On the other hand, if your question is practical, i.e. "how can I get AutoFL to work in my scenario" - I find it difficult to help you based on the given information, as neither your objective nor your problem are clear to me. It is unclear why the repository Gabin provides is not a good enough example for you to make your own JSON files. It is also unclear what technical challenges you are facing - it is difficult to answer your question, "is there a way to create the intended JSON files with more limited information?", without knowing what more limited information you are referring to. I would be happy to help if you could clarify.

Thank you for your kind response.

Using the Lang20 dataset from Defect4J as an example, my goal is to generate JSON files using only the original code, config.properties, coverage.json, npe.traces.json, tests.json, and diff_Lang-20.txt files. It is unclear whether all this data is included in the existing Defect4J dataset, so I am attaching the relevant materials.
(Please understand that I am unable to attach the properties file.)

diff_Lang-20.txt
coverage.json
npe.traces.json
tests.json

@Sungtae124 The required json files can created from the original sources, as explained by @smkang96 above (#4 (comment)). If you have coverage information for each individual test cases as well as the access to the source code, you can create the first three files, as they are simply lists of structural elements from the original source code - you just may have to parse the code to match them to the coverage traces. The final file, failing_test, is generated by Defects4J, but I think this is a trivial input for an FL as we always start from some tests failing.

Dear Sungtae,

I have checked the files you have provided, and it seems that one could recreate the json files from the information that you have.

  • Information for the snippet.json and field_snippet.json file can be populated by using the information in the coverage.json file and parsing target Java files in the original code appropriately.
  • test_snippet.json can be populated using the information in your tests.json file, and again parsing the Java files in original code containing the test(s) appropriately.
  • failing_tests seemingly can be constructed from npe.traces.json, which seems to contain an error stack; the error type would always be java.lang.NullPointerException I suppose based on the file name.

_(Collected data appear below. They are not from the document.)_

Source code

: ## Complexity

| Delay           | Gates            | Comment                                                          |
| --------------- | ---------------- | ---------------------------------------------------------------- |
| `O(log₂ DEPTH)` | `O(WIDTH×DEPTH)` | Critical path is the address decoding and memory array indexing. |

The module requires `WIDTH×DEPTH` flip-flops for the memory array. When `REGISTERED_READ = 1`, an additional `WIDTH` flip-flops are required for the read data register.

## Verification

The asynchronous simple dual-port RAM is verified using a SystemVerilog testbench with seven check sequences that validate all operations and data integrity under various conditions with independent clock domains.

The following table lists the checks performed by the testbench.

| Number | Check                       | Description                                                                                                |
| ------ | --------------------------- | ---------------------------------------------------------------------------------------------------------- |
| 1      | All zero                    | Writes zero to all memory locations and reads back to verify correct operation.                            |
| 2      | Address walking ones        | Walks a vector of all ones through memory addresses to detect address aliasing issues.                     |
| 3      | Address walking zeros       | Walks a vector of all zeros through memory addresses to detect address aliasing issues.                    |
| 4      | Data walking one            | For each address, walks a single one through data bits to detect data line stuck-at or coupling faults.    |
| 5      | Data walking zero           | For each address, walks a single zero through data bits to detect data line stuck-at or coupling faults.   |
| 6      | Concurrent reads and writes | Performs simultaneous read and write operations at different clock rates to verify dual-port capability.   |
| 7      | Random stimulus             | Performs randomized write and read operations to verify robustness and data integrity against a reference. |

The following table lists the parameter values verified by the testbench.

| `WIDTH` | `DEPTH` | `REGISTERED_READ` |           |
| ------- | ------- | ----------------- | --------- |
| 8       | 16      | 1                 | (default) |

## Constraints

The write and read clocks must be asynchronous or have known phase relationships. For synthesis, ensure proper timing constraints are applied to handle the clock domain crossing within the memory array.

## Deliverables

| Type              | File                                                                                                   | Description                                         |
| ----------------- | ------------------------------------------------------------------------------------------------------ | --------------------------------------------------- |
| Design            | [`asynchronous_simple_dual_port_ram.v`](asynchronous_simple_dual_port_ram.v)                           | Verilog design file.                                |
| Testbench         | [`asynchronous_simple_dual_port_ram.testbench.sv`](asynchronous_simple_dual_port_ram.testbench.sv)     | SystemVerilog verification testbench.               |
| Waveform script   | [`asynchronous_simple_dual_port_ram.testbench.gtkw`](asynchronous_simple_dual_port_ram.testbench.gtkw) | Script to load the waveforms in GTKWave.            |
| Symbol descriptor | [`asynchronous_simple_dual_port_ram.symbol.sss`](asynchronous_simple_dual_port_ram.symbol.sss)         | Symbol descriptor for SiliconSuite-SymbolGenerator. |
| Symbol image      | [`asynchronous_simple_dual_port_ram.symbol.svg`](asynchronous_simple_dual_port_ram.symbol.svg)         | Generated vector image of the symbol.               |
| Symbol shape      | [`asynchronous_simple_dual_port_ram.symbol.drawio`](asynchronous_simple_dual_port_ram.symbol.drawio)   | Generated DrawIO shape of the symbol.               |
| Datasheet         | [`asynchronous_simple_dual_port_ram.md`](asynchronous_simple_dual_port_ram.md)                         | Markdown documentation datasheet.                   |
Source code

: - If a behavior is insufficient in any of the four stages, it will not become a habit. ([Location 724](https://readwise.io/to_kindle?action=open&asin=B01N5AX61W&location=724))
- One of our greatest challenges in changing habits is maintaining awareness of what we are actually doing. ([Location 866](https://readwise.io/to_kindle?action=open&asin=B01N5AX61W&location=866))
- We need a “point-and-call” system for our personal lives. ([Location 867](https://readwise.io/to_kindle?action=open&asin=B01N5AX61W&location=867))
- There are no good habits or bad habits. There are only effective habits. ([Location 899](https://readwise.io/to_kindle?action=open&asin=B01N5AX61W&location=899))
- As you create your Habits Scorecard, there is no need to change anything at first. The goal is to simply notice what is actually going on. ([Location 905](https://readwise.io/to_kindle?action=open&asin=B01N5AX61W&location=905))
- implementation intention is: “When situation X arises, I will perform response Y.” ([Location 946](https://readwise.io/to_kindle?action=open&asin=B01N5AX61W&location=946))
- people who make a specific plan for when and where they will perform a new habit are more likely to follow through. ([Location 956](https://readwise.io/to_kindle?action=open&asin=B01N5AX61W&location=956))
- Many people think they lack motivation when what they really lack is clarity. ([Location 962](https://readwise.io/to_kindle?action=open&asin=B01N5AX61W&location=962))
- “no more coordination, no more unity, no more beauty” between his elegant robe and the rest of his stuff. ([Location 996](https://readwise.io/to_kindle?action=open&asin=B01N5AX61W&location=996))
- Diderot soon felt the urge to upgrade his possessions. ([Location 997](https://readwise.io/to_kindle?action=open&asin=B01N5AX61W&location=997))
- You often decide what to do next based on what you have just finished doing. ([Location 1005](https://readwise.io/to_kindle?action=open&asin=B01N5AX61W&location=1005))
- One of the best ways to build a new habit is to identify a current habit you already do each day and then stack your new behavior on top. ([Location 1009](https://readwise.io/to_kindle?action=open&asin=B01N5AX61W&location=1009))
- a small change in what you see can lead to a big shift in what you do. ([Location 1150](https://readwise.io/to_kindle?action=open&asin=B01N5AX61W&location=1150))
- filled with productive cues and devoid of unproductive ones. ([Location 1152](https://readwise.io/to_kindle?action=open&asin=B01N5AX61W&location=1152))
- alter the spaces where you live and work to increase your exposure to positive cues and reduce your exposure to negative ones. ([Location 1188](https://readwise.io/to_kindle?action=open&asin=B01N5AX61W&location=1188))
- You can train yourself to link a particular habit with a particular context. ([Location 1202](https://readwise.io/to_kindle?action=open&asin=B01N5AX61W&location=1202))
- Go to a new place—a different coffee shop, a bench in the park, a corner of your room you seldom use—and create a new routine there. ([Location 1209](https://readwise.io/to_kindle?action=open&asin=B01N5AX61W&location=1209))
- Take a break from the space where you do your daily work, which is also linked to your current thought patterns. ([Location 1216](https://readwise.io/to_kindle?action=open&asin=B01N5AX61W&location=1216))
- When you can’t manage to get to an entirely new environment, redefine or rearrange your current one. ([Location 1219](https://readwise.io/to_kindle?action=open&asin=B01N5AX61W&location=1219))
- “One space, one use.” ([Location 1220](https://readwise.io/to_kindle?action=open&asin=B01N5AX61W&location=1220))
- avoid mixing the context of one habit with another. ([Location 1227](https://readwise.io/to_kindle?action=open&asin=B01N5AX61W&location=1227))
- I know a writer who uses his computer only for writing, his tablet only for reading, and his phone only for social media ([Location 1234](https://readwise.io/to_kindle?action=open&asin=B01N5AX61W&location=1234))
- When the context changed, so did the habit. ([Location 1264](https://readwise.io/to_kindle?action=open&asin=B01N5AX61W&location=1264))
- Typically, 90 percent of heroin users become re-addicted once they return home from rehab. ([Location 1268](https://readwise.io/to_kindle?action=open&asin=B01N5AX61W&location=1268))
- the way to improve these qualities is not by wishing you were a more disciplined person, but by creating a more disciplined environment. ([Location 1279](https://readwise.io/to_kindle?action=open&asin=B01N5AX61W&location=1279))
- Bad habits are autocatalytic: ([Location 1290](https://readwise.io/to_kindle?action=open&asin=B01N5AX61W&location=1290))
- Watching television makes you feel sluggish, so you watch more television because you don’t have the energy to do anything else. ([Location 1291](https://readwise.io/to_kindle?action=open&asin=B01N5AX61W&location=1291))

Thus, my understanding is that provided that you build an appropriate pipeline to process the files you have, you should be able to use AutoFL. Of course, providing that specific pipeline is not within the scope of this repository, as it deals with a scenario that we the authors are unfamiliar with. Consequently, I will close this issue with this comment. If you have additional questions, feel free to leave them below.

你好。请尝试一下:https ://github.com/coinse/autofl_defects4j_data 如果您在运行脚本时遇到任何问题,请告诉我。谢谢。

I'm sorry to bother you. I saw that you used the file "sbfl_method_ranks_full.json". Could you please give a detailed description of how to construct this file? Looking forward to your reply. Thanks.